[Task requirements] Your answer must hold only the lines below from the line containing "Allah, masukan kami ke dalamnya dengan" through the line containing "doa ketika memasuki tahun atau bulan baru.", each reproduced exactly.

━━━━━ Task data ━━━━━

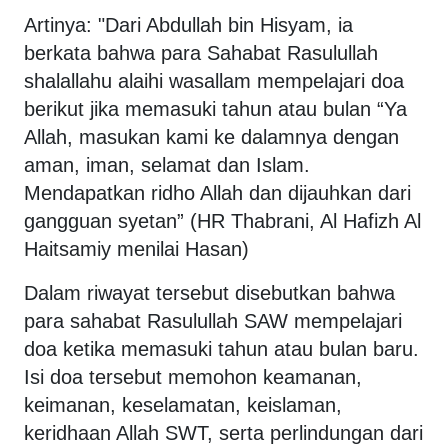
Artinya: "Dari Abdullah bin Hisyam, ia
berkata bahwa para Sahabat Rasulullah
shalallahu alaihi wasallam mempelajari doa
berikut jika memasuki tahun atau bulan “Ya
Allah, masukan kami ke dalamnya dengan
aman, iman, selamat dan Islam.
Mendapatkan ridho Allah dan dijauhkan dari
gangguan syetan” (HR Thabrani, Al Hafizh Al
Haitsamiy menilai Hasan)
Dalam riwayat tersebut disebutkan bahwa
para sahabat Rasulullah SAW mempelajari
doa ketika memasuki tahun atau bulan baru.
Isi doa tersebut memohon keamanan,
keimanan, keselamatan, keislaman,
keridhaan Allah SWT, serta perlindungan dari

━━━━━

[Exercise result]
Allah, masukan kami ke dalamnya dengan
aman, iman, selamat dan Islam.
Mendapatkan ridho Allah dan dijauhkan dari
gangguan syetan” (HR Thabrani, Al Hafizh Al
Haitsamiy menilai Hasan)
Dalam riwayat tersebut disebutkan bahwa
para sahabat Rasulullah SAW mempelajari
doa ketika memasuki tahun atau bulan baru.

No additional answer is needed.